Records from a dataset:
▶

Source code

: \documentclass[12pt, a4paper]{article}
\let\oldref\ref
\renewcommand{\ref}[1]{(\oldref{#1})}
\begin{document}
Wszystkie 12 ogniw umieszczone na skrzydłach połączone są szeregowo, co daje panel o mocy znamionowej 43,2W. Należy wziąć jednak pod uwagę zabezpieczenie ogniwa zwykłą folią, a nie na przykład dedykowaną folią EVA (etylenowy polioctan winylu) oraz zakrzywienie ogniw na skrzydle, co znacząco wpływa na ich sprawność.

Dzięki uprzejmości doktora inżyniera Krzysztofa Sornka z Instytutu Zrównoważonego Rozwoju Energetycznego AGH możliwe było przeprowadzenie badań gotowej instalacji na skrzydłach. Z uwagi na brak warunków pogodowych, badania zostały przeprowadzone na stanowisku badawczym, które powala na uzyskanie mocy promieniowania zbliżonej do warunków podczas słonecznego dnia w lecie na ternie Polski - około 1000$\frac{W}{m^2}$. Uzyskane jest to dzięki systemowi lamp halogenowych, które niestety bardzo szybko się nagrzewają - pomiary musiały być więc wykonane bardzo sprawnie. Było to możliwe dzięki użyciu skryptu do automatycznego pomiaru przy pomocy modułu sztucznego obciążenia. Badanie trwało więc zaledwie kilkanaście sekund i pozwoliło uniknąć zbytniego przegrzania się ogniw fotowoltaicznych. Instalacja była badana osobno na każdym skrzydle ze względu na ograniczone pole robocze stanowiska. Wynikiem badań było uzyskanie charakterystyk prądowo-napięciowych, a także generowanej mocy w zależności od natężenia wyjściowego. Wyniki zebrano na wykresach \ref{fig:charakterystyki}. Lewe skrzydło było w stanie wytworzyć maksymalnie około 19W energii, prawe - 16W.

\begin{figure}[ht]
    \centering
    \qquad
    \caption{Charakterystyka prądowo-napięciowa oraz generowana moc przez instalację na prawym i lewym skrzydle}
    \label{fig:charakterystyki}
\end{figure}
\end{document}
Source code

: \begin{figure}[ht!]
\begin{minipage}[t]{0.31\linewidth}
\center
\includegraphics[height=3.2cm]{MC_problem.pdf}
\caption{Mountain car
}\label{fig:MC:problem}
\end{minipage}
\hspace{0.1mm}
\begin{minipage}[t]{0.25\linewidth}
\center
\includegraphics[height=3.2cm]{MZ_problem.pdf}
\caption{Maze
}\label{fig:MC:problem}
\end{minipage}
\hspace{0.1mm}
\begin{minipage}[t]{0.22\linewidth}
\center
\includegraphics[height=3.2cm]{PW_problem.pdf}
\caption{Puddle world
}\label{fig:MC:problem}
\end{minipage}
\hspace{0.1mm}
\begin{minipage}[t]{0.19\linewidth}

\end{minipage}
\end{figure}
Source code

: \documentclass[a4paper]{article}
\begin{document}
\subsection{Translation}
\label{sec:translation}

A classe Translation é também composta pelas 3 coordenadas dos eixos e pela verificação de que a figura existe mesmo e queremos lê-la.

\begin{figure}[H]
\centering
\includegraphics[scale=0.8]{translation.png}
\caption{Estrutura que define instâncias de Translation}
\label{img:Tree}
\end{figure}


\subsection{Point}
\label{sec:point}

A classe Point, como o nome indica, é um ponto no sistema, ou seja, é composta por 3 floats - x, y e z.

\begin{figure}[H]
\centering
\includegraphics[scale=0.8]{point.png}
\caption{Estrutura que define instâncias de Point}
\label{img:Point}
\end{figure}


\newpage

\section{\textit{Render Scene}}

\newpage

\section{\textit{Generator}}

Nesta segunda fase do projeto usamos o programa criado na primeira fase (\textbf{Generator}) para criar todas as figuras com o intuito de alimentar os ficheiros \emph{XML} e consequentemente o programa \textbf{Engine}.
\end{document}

◀

Would you filter the records and copy out each line containing "Estrutura"?

\caption{Estrutura que define instâncias de Translation}
\caption{Estrutura que define instâncias de Point}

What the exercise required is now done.